Young minds and old minds are not alike. Young people think about how to complete the most tasks in the least amount of time, effortlessly sifting through dozens of technological options, and old people think about taking a nap. Old people grew up in an era when a lot of things were out of their control. They might squawk open the door to the Rambler and head off to meet someone, but with no assurance that the car wouldn’t strand them in the boonies under a plume of steam. Or they might make it but the person they were meeting doesn’t, and they’ll have no way of knowing why. Or they might run out of cash and that’s that until the bank opens on Monday. This may sound like a worrisome existence, but in reality it was relaxing. A lot of life was just about saying “Oh well” over and over, or “Huh,” or “Don’t that beat all.”

Which is one of the things I was thinking about when our friend Vivi, who moved to Pittsburgh, mentioned she thought platypuses were really cool. “Maybe the Oregon Zoo has a platypus,” I ventured, thinking that would be another plus in the column for her moving back to Portland where she belongs.

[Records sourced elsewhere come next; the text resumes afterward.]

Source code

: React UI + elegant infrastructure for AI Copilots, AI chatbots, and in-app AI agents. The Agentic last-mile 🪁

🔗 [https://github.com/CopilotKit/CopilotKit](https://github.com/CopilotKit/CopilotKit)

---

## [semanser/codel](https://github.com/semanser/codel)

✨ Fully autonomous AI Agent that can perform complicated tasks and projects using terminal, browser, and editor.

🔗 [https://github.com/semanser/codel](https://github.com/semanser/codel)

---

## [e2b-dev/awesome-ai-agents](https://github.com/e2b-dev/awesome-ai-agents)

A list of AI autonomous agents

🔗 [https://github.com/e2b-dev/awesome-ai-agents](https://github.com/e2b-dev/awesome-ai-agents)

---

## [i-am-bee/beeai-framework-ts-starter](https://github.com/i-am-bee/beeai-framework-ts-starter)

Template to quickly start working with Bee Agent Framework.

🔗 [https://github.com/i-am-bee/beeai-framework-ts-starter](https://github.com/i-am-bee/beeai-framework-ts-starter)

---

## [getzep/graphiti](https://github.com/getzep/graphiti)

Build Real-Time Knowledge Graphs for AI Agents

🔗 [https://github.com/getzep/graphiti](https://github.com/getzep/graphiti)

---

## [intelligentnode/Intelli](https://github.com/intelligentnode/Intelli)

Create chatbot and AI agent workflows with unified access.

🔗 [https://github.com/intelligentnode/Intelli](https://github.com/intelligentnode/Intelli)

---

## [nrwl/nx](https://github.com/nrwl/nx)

A local platypus is not usually enough to get someone to box up her dishes and go, but added to a lot of other things it could provide that last little nudge.

Now, how to find out if the Oregon Zoo has a platypus?

Young people have lots of ways. They have Devices and they know how to use them. They could shake that very information out of them without even taking them out of their pockets, probably, just by thinking at them in a hard and pinpointy way. In fact Vivi lives with a disembodied spirit named Alexa whom she is regularly hitting up for stuff. All she has to do is call her by name, because otherwise Alexa thinks you might be talking to the toaster. I don’t know how any of this works, but I have no doubt that the answer to the question “Does Portland have a platypus” is readily available in the ether.

But we’re old. We don’t do “readily.” We don’t even want to. All we need to do to answer this question is ask ourselves a few others: Is it nice out? Do we have time? And are there neat things to look at outside?

(1) Yes; (2) We have time because we are retired, thanks to the American Labor Movement and the underappreciated sacrifices of thousands in the early part of the last century, and no thanks to the Republicans; and (3) Hell yes, there are neat things to look at outside, because every living thing is looking for sex this time of year. Stamens are waving, wings are flapping, slugs are swinging on slime ropes with their penises out. Woo is being pitched. It’s all there for the noticing.

So off we went. We left the house at 10:30 a.m. and walked downtown and thence up the hill to Washington Park where we continued through the forest on a trail and ended up, nine miles later, in line at the ticket counter of the Oregon Zoo, where we planned to take a photo of a platypus if they had one. Dave got to the front of the line and poked his head in. “Do you guys have a platypus?” he asked. “No,” the ticket lady answered. “Okay then,” he said, and we turned around and walked home again, with a stop for a Reuben and a beer and a detour for ice cream at our friend’s new ice cream shop.

That is Platypus Availability Determination, done old-school.





And this is the sort of thing you can get for it. Happy spring!